Tesla owners have long griped about the wireless phone charger in the Model Y and other vehicles. It often turns smartphones into miniature ovens rather than reliably topping them up.

Software engineer and Model Y owner Michał Gapiński tackled this issue head-on with a clever DIY upgrade, swapping the cooled wireless charger pad from the China-made Model YL in for the one that came standard in his vehicle.

There are several key differences between the U.S.-built Model Y’s wireless charging pad and the one that Tesla has been installing in the Model YL. The one installed in U.S.-built vehicles lacks active cooling and relies on basic heat dissipation, leading to rapid temperature buildup during charging. In contrast, the Model YL integrates a small fan for active cooling.

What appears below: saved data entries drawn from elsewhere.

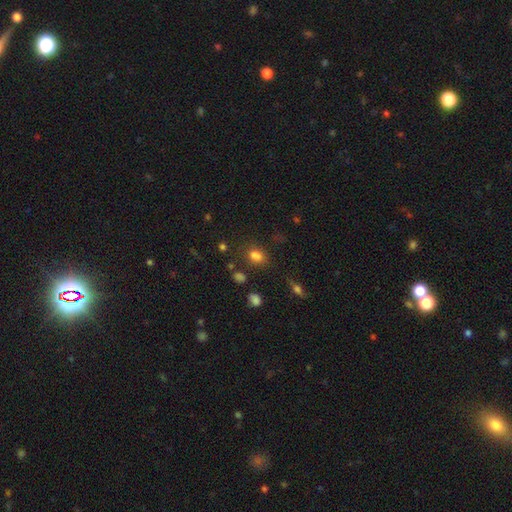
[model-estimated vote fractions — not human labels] smooth_or_featured: smooth (p=0.78) [alt: star or artifact p=0.15]
how_rounded: in between (p=0.68) [alt: round p=0.30]
merging: none (p=0.67) [alt: minor disturbance p=0.16]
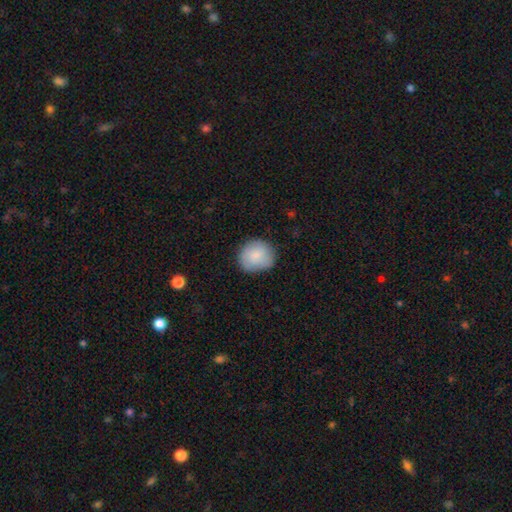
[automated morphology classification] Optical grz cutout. It shows a smooth galaxy with no disk features (82%) that is round (77%). Merging: none (76%).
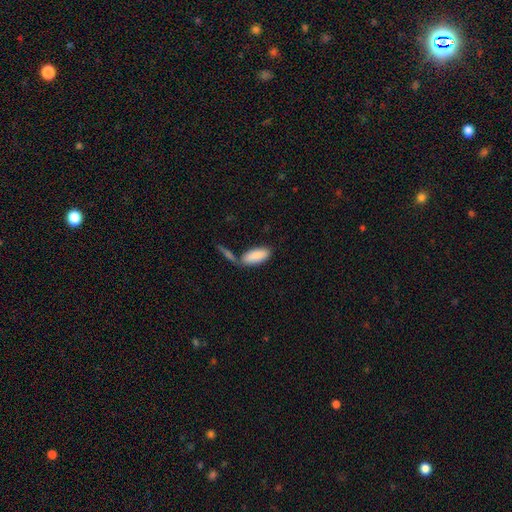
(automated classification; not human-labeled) Q: Smooth or featured?
A: smooth (87%); runner-up: featured or disk (7%)
Q: How rounded?
A: in between (83%); runner-up: cigar-shaped (15%)
Q: Merging?
A: none (58%); runner-up: merger (24%)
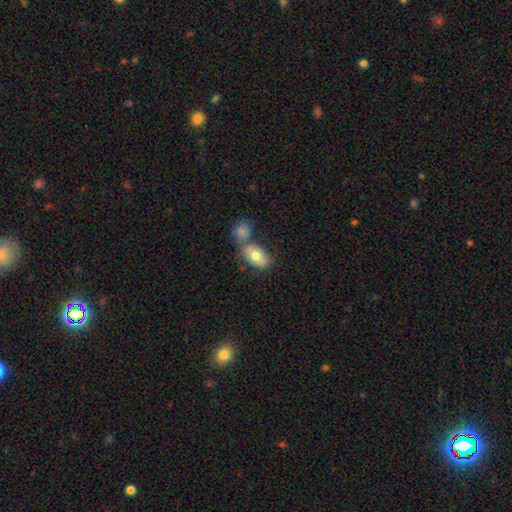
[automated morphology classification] Smooth or featured: smooth — 75% (featured or disk — 18%)
How rounded: in between — 89% (round — 9%)
Merging: none — 45% (merger — 39%)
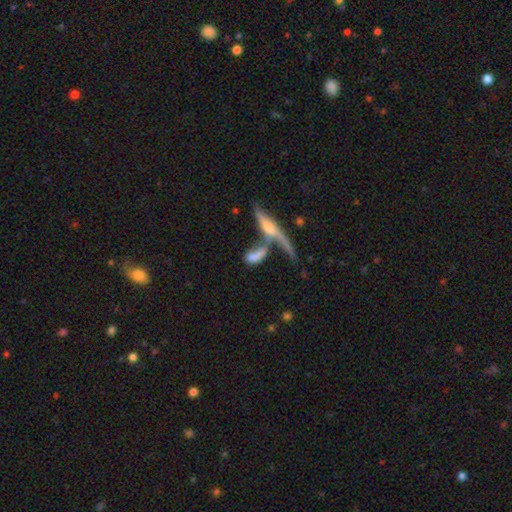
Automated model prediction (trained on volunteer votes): Smooth or featured: smooth — 53% (featured or disk — 37%)
How rounded: in between — 53% (cigar-shaped — 42%)
Merging: merger — 65% (none — 15%)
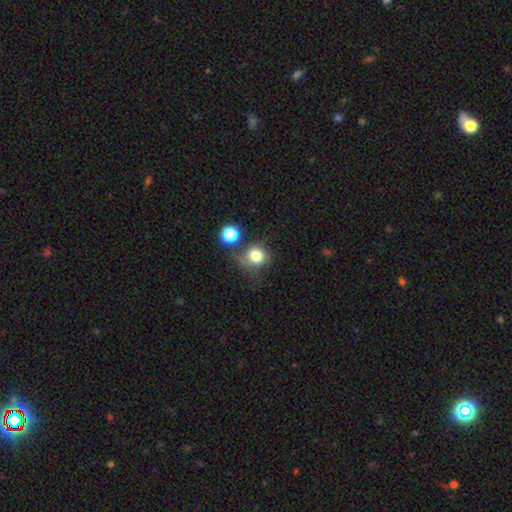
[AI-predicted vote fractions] This is likely a smooth galaxy (77%). How rounded: clearly round (83%). Merging: possibly none (54%).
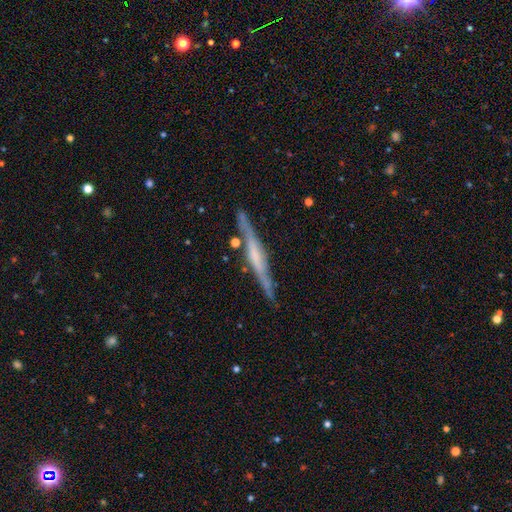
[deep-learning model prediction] smooth-or-featured: featured or disk: 72% | smooth: 22% | star or artifact: 6%
  disk-edge-on: yes: 94% | no: 6%
    edge-on-bulge: none: 43% | boxy: 29% | rounded: 27%
  merging: none: 81% | minor disturbance: 13% | major disturbance: 3% | merger: 3%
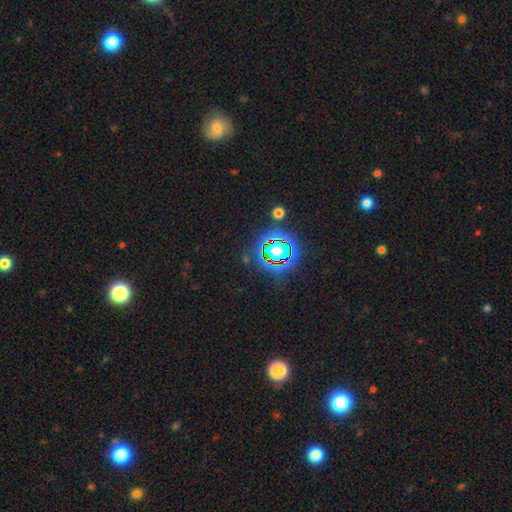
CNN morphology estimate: This appears to be a star or artifact, not a galaxy (79%).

This design maintains lower temperatures even in warm ambient conditions, though it does not support faster Qi2 charging on iPhones. The connector matches exactly, making physical swaps feasible on compatible consoles, but coding is required to enable full functionality.

Owners in the U.S. have complained about the wireless charging pad, with many reporting that overheating is fairly common. Within 20 or 30 minutes of placing a phone on the wireless charging pad, many have reported overheating messages on their phones, which halt charging and essentially turn the pad into a fancy place to rest your phone.

Many owners have opted to simply plug their phones into a charging cord. Tesla has acknowledged the problem by releasing several solutions for owners, including a relatively new feature that allows you to simply turn off the charging and simply act as a holder for your phone while driving.

Gapiński said that he sourced the cooled pad affordably from China, and it cost under $200 for the part.

He removed the existing console charger, swapped in the new unit, confirming a perfect connector fit, and handled the trim differences. Since the parameter isn’t fully secured, he enabled it through custom coding outside official Toolbox.

The fan activates quietly, blending with AC and seat cooling. He reported the installation was effective and the wireless charging pad worked perfectly; it even kept the phone cool as it stayed at just 86 degrees Fahrenheit. Many times, the wireless charging pad will bring the phone’s temperature well above 100 degrees, sometimes even being relatively hot to the touch.

This retrofit highlighted an elegant, owner-driven solution to a factory shortcoming. It is expected that Tesla will begin installing the cooled charging pads into new cars in the U.S. soon, and hopefully, it will offer some sort of retrofit service or kit to owners here who want to use the charging pad effectively.

For those who love to tinker, it’s an accessible upgrade, proving that innovation thrives beyond the production line.